L'épopée des Vieux-Croyants
De 1653 à 1666, le patriarche de Moscou Nikon introduit de légères modifications dans le rituel pour se rapprocher de l’usage grec (signe de croix avec 3 doigts au lieu de 2, modification de la prononciation du nom de Jésus, révision des livres liturgiques, etc.). Bien que la Bible reste lue dans sa version en vieux slave, le slavon, et que ces changements soient purement rituels, ceux-ci rencontrent une vive opposition des milieux les plus traditionalistes avec à leur tête l’archiprêtre Avvakum. Ce seront les Vieux-Croyants. En 1666-1667, le schisme est consommé, ils sont anathématisés lors de conciles ; Avvakum est mis sur le bûcher en 1682 (il est l’auteur d’une Autobiographie qui est un des chef d’œuvre de la prose russe).

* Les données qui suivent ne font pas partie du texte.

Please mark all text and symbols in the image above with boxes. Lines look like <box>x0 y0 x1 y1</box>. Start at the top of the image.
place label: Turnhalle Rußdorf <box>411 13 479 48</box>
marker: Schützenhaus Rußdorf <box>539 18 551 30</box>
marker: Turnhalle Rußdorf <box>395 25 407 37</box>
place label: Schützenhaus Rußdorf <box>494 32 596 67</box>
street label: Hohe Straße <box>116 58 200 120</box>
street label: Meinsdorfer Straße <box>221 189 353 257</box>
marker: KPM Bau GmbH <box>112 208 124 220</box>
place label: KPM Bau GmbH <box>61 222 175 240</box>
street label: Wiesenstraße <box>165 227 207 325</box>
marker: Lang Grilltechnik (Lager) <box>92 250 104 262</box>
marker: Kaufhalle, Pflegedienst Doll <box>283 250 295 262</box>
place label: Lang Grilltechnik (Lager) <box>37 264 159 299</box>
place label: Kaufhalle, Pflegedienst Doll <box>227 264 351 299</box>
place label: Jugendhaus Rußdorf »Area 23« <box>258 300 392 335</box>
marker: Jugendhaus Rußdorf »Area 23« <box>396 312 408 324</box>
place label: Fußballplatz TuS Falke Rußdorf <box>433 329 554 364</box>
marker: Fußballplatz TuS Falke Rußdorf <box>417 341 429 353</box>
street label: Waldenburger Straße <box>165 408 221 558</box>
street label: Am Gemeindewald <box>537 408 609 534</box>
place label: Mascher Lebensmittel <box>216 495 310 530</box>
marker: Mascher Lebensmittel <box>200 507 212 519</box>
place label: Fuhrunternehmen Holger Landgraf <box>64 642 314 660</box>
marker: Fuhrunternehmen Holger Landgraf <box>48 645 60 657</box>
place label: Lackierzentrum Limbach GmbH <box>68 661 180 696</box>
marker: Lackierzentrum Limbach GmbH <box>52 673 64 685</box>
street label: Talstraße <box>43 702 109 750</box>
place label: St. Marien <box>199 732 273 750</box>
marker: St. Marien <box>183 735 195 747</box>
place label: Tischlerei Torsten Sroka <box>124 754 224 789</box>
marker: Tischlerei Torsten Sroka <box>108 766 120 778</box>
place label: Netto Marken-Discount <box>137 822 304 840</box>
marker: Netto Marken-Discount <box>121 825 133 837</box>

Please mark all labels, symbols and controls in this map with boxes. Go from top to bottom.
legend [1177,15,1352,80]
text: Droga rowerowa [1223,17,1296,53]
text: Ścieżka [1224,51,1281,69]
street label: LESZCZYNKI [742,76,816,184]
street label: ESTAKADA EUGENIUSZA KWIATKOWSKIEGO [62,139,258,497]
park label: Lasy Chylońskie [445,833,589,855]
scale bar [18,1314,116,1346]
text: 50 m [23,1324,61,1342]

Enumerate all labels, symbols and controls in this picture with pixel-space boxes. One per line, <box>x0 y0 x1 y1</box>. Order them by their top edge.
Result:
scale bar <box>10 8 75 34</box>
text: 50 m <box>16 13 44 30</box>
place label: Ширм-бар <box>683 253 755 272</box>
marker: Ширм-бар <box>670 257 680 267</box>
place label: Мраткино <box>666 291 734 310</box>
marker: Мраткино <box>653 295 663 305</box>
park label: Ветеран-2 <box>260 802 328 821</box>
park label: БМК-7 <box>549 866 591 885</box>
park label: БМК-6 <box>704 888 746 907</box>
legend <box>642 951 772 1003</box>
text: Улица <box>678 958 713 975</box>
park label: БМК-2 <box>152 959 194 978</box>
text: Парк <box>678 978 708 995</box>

Au XVIIIès. les Vieux-croyants sont des opposants farouches aux mesures d’occidentalisation de Pierre le Grand (ils conservent le port de la barbe). Il s'agissait aussi, profondément, d'une protestation populaire contre l'imitation par les élites des moeurs étrangères. La répression (de l’Eglise et de l’Etat) durera jusqu’à la fin des Tsars. Ce n’est qu’en 1905 qu’un Edit de tolérance leur accordera la liberté religieuse.
A l'exception de Pierre Pascal et de Léon Poliakov, peu ont étudié l'importance et la singularité du "Raskol" - le schisme - qu'évoque le nom de Raskolnikov, le héros déchiré de Crime et Châtiment. La volonté des Vieux-Croyants de ne pas se laisser recenser, au point de se suicider par milliers pour manifester leur refus, une tradition de semi-clandestinité héritée des persécutions tsaristes et soviétiques, leur dispersion dans le monde expliquent que les chercheurs sont passés à côté du phénomène. Ce n'est qu'en 1989 que des Vieux-Croyants purent se manifester publiquement en Russie. Jusque-là toujours opposés au pouvoir en place, ils furent considérés comme d'autant plus subversifs que, grâce à leur solidarité, à l'ardeur des minorités brimées, ils accaparèrent au XIXème siècle les principales branches du commerce et de l'industrie manufacturière. Une partie sympathisa avec l'agitation révolutionnaire qui aboutit à la chute du régime tsariste. Un "raskolnik" le manufacturier Morosov, fut le principal bailleur de fonds de Lénine. Mais les Vieux-Croyants, qualifiés de "koulaks" dont beaucoup succombèrent dans les goulags, opposèrent la résistance la plus tenace à la collectivisation. Durant la période soviétique, de véritables colonies vivaient dans des endroits inaccessibles de la taïga sibérienne ou les montagnes de l'Altaï, vivant en totale autarcie. Nombre de témoignages soviétiques indiquent la découverte de maisons hâtivement abandonnées, avec des icônes, des bibliothèques, des traces d'écoles clandestines. On estime qu'ils sont aujourd'hui environ trois millions dispersés dans le monde, mais continuant, où qu'ils soient, à discuter du "pur" (denrées d'origine russe) et de l' "impur" (non-russe). Le tabac et l'alcool sont proscrits. Dégagés de toute illusion politique, ils s'interessent prioritairement à leur salut et à celui de la Sainte Russie. Lors d’un récent concile, ils sont désormais réconciliés avec l’Eglise officielle.
bibliographie :
-L'épopée des Vieux-Croyants, Léon Poliakov, Perrin, 1991.
-Avvakum et les débuts du Raskol, Pierre Pascal. EPHE, Mouton & Co, 1963, EHESS, 1969.
-Autobiographie de l'archiprêtre Avvakum, NRF Gallimard, 1960.